It has been a while.. Something you might have read before on a personal tech blog. My devops professional life at this moment can be summarized as follows: get rid of virtual machines and old platforms and replace them with kubernetes.

Platform design

Anno 2024 I prefer to build self contained small platforms with internal (hyperconverged) storage versus platforms that have inter dependencies and some traditional central storage solution.

The benefit should be clear: when shit really hits the fan (f.e. fatal storage crash), I expect (hope) to loose a smaller set of data and spend a few weeks less on data recovery from backups.

Nowadays there are plenty of software storage solutions available and building high available platforms never has been easier thanks to Kubernetes.

So no surprise: when possible I rely on Kubernetes on bare metal. We have plenty of older servers laying around that are still performant when they get stuffed with a few of those fancy NVMe SSDs. All you need are a few free (4 lane) PCI-E slots, cheap adapter cards, and the slightly more expensive disks (M.2 or U.2) of course.

kVirt: Virtualization - Kubevirt - k3s

Who needs VMs nowadays?

A lot of services such as gitlab, nexus, container registry, … can run just as well in containers so our current office oVirt platform with SAN storage is on the brink of getting obsolete, finally.

There are many other reasons why VMs can get scrapped. Infra is just getting simpler and needs less moving parts (or rather it shifts to k8s complexity). For example, we used to host quite some high available reverse proxy servers, mainly for TLS offloading using FreeIPA certificates. Recent FreeIPA versions support the ACME protocol so kubernetes cert-manager can just happily hand out company certificates at will. Bye bye fleet of nginx servers.

Some remaining core services such as FreeIPA run more comfortably in a VM. Furthermore we have a lot of secondary VMs running some service the company needs and are hard to containerize or run some exotic operating system such as Windows.

So we still need them! And the ansible glue (albeit this code base is shrinking) to manage them, unfortunately.

Kubevirt as solution

We established virtualization is still a requirement. Kubevirt is the new kid on the block and it is a bunch of Kubernetes operators, so me like.

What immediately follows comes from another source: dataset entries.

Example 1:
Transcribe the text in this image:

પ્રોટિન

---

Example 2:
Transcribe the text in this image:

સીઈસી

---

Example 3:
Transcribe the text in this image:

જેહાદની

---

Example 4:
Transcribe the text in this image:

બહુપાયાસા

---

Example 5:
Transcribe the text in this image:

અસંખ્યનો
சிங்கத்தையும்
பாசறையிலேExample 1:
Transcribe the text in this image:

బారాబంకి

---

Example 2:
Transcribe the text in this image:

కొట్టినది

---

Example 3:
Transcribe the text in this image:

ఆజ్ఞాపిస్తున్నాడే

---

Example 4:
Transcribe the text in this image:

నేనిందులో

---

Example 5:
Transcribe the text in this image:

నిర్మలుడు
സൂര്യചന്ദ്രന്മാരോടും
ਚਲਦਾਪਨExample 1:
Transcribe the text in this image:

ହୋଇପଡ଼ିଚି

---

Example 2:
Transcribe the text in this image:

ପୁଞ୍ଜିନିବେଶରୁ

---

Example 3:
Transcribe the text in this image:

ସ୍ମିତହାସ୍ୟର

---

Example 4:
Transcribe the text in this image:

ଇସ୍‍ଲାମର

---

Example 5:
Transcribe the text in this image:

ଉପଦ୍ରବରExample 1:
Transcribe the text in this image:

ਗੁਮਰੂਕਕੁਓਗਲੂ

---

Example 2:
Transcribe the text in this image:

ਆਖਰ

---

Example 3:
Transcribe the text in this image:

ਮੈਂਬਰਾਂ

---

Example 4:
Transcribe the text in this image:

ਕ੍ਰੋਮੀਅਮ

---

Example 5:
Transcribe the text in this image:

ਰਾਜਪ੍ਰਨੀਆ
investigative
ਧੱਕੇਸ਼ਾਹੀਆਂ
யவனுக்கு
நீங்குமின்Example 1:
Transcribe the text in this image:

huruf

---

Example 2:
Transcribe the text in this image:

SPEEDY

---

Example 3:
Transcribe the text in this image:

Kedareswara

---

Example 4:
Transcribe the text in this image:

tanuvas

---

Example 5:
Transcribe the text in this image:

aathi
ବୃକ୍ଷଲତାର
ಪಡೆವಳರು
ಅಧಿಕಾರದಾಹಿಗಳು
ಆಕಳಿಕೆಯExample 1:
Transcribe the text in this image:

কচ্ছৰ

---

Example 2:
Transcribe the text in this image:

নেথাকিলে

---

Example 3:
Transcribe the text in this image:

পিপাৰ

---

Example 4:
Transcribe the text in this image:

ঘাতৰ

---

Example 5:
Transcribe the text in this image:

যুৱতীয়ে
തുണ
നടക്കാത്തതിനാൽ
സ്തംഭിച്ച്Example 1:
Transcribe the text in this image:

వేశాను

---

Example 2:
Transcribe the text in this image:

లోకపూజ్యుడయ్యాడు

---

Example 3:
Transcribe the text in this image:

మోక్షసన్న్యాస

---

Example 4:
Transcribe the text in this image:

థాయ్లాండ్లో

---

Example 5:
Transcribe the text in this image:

OKD can bear most load here but there are some services that OKD depends on to boot: Nexus, container registry, FreeIPA, … so we need a separate platform with virtualization capability.

There are a lot of interesting projects in the Suse/Rancher space and Harvester is their kubevirt solution. But since it is still somewhat early day and you don’t learn much with just running someone elses k8s yaml, I decided to do this myself.

Building blocks are k3s, multus networking CNI and Longhorn. So far it is working out fine. I tend to use this in production soon. Kubevirt lacks some features you might grown used to using your favorite virtualization platform, such as hot adding CPU and memory but that is just a matter of time.

Somewhat critical features such as live migration, snapshotting are already there and work perfectly. Tested both on Ceph and Longhorn. Also backup solutions are easier to achieve than for example oVirt, at least to me.

kStack: Openstack helm

https://wiki.openstack.org/wiki/Openstack-helm

This is a great platform, essentially a collection of cleverly built helm charts, to build your modern Openstack platform. It needs some tinkering with values and scripts but if you happen to touch k8s and helm charts, you will manage just fine.

We like Openstack cluster mainly for CI/CD testing of freshly built Linux images or when a colleague needs a test environment. We can replace this partly by kubevirt but all the tooling against the Openstack api is not rewritten in a day. Openstack is also still superior for the automatic testing use case in my opinion. The integration with Ceph storage is seamless (snapshots, backups, …) for example.

Storage

In short: a lot of Ceph (rook operated) and first experience with Longhorn.

OKD

What about the OKD platforms you might wonder… well, they are still around of course. I consider them the core platforms of our infrastructure. They finally get a bit more boring… in the good sense: finally stable.

Since version 4.12 or so the annoying Crio bugs seem to be resolved. We had some instability but that was due to some hardware and software issues, or OKD configuration. OKD is not really to blame here.

For example, I learned the hard way Ceph needs hard limits for its OSD services otherwise it just chunks through all your server memory until the OOM reaper wreaks havoc.

The biggest risk here remains the very fresh kernels Fedora CoreOS ships with their releases. One of these days I should move to the SCOS variant where the kernel versions are a lot more conservative. Another risk is where the project will go to in the future. At the moment there seems to be a standstill due to some internal transitions, temporarily I hope. It is open source and we are of course grateful for the great work. I try to contribute a little bit in the issues and Slack but I should do more.

Our platforms will get some fresh hardware updates: I prefer to run masters on bare metal so Openshift does not depend on some external virtualization platform (and storage). Thanks to metall-lb and something like kube-vip the platforms don’t require some external load balancer(s) to achieve high availability on control and data planes.

So again, the OKD platforms are self contained. They still do rely on some core services, obviously, such as FreeIPA, Nexus and a container registry.